HOW TO COMPLETE THIS TASK: In the forum thread about the Zen CPU architecture, write out everything from "My understanding is" down to "the scheduling stage.", word for word.

AMD RyZen CPU Architecture for 2017

3dilettante · Dec 14, 2016

Gubbi said:
Dispatch is one thing, the other problem in not using a global scheduler is that you instruction window is partitioned according to instruction type/exec unit. If you have dependend loads (linked lists) and you miss the D$ on the first load, you quickly fill up your LS queue with stalled instructions. Then an independent load comes along and can't dispatch because the queues are full.

Example: A loop that looks up stuff in a dictionary, where each hashed entry points to a linked list of 1-10 elements. Missing the first element in the linked list cause all subsequent loads to stall and sit dead in the queue, if the same happens on the same second iteration of your loop you're quickly running out of LS queue slots. With A global scheduler, you schedule the first load for execution The subsequent dependent loads would then sit idle in the ROB until the first load completes. The outer loop would grind on, because traversing each hash slot is independent and we have plenty of ROB ( ~200 )entries to keep things going.

Unless there is a shit ton of LS queue entries, I'd expect Zen to have pathological cases where Intel beats it handsomely.

Cheers

My understanding is that the ROB is a pretty bare-bones structure in the most recent high-end cores with just tracking status.
The allocation and rename stage that would get the rename register and LS entry, which would be in-order and prior to the scheduling stage.
How would the scheduler portion of the pipeline be able to block dependent loads from taking up space when their resources are allocated earlier in the in-order portion of the pipeline? Given that it's a pipeline and the back-pressure is unpredictable, it may also be a variable amount of time before it would be known if the first load missed the cache.

Gubbi · Dec 15, 2016

3dilettante said:
How would the scheduler portion of the pipeline be able to block dependent loads from taking up space when their resources are allocated earlier in the in-order portion of the pipeline?

The dependent loads takes up space in the ROB (and has renamed register resources attached). The dependent loads arent' dispatched to an execution port until its operands are ready. ROBs are big nowadays, so they can sit around for a while without blocking anything.

MATERIAL SHOWN:
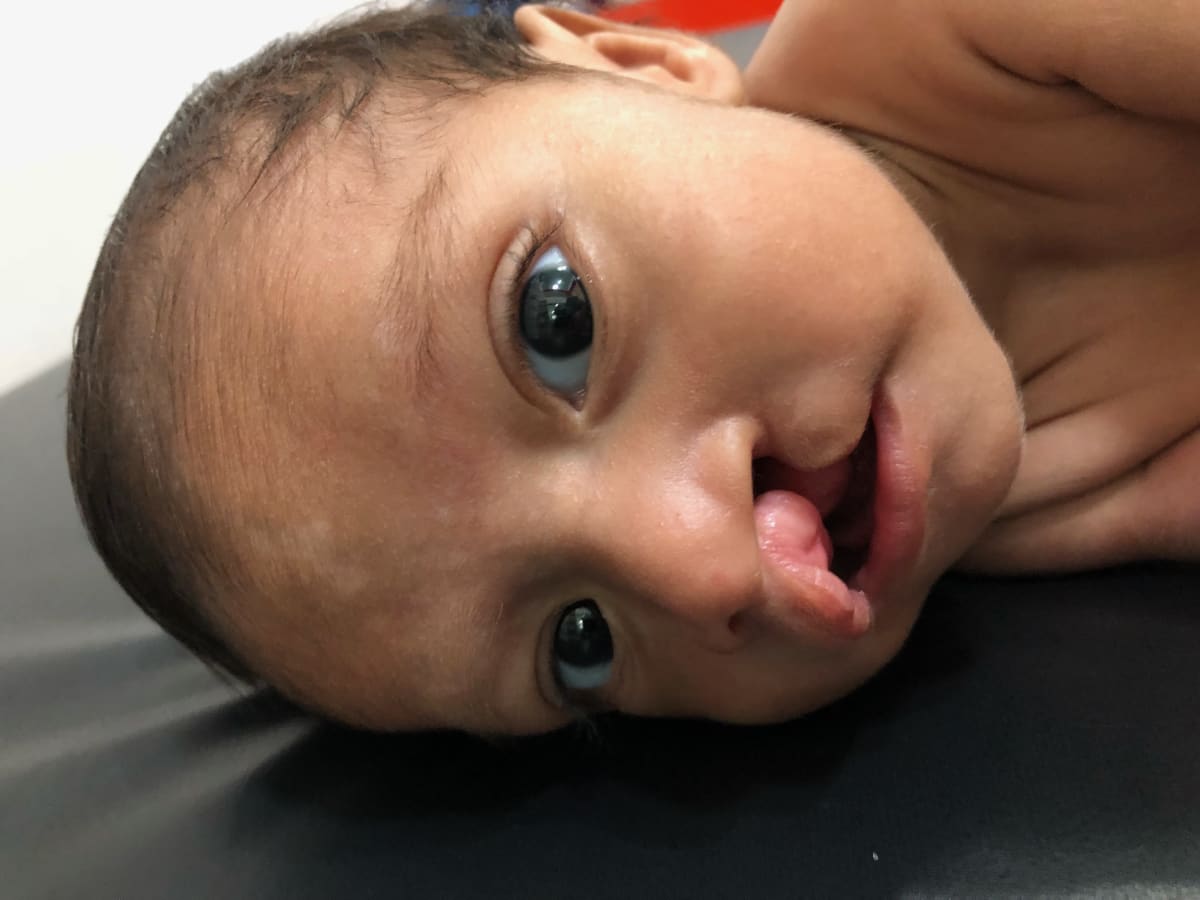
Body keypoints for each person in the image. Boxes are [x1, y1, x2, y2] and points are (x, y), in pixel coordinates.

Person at [66, 0, 1200, 734]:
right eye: (581, 643)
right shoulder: (1040, 515)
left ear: (638, 61)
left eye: (557, 322)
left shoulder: (937, 30)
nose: (699, 567)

ANSWER BOX:
My understanding is that the ROB is a pretty bare-bones structure in the most recent high-end cores with just tracking status.
The allocation and rename stage that would get the rename register and LS entry, which would be in-order and prior to the scheduling stage.